The setting helped his godlike status, of course: bathed in a shaft of intense light that penetrated the hushed gloom of the hall, he informed us that "the city as we know it no longer exists or can no longer be made". A stifled cry from the back row (wonder, outrage?) was muffled by the sound of nearly 2,000 people wriggling excitedly in their chairs as they realised this was just the first of many Big Statements to come. "I am an architect in spite of my interest in cities." An amused ripple of admiration ran through the auditorium.

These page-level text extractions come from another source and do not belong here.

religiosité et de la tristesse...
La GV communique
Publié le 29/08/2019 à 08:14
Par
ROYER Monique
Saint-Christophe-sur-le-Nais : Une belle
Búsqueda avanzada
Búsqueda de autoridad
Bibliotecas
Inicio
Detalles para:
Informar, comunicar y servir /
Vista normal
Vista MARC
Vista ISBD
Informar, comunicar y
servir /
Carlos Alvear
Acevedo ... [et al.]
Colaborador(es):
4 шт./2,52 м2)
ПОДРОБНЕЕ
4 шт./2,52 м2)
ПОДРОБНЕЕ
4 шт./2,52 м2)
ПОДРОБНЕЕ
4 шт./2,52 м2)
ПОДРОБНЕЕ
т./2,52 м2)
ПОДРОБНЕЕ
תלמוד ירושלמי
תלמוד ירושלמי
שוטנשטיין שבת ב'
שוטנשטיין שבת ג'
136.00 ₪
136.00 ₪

Cities, he went on, are still spoken of as places planned by architects in a master stroke. This myth is wrong. One sensed the leaders of the capital's art venues tensing up here, as they matched this Statement with the knowledge that the speaker is on the shortlist of practices vying for the job of sorting out the South Bank Centre (SBC). "It is so deeply flawed it guarantees its uniqueness over the next century," said Moses (sorry, Koolhaas). Rictus grins all round.

The speaker's Dutch accent merely added spin to the verbal assaults. "Paris, Amsterdam and New York are doomed cities, centres which have reached a point of stability from which they cannot move". He quoted the novels of Zola and Dickens, in which cities feature as centres of action and reaction - "brutal emancipatory machines" - before becoming mere shopping malls, places where, after the death of Ideology (political, social, religious), credit-card culture changed the city. "No longer laboratories of uncertainty" - you just know you're getting quality with phrases like that - "they can only become more like themselves". Nul points for Mitterand and Guiliano then. The architectural cognoscenti waited nervously to hear the verdict for London, and heard how it "accumulates different successive identities, is almost schizophrenic, dynamically unstable. It has no start nor end!" We are still cool. But we are not the future. We deny the demise of the city, the fountainhead continued. One felt a big blank think-bubble appear above the audience. No, the future city will be like China's Shenzhen and the urban conglomerations on the Pearl River Delta north of Hong Kong - villages only a decade ago. The Western concept of the ideal city and our foolhardy notions of urban planning have been superseded by the East, which is creating the new model of the "not-yet city", one resembling a giant montage of tower blocks, shanty-towns (there is nothing in between), car-parks, golf courses, cinema complexes and the rest. Property Klondikes, these are instant cities, where farmers now lead millionaire lifestyles in skyscrapers, where their children are sent to learn English in private schools built to resemble the Houses of Parliament. The future city is a satirist's dream.

It was a brilliant performance, with Koolhaas expounding dazzling theories while conditioning his audience to accept that there was no counter-argument. The few who tried to question him - my favourite was the man who timorously asked if Jubilee Gardens should be kept if Koolhaas gets the SBC masterplan job - were told that he didn't answer questions with the word "should" in them. That would mean taking sides and he was above all that. It would be fabulous if he gets the SBC job, but it won't be an easy ride.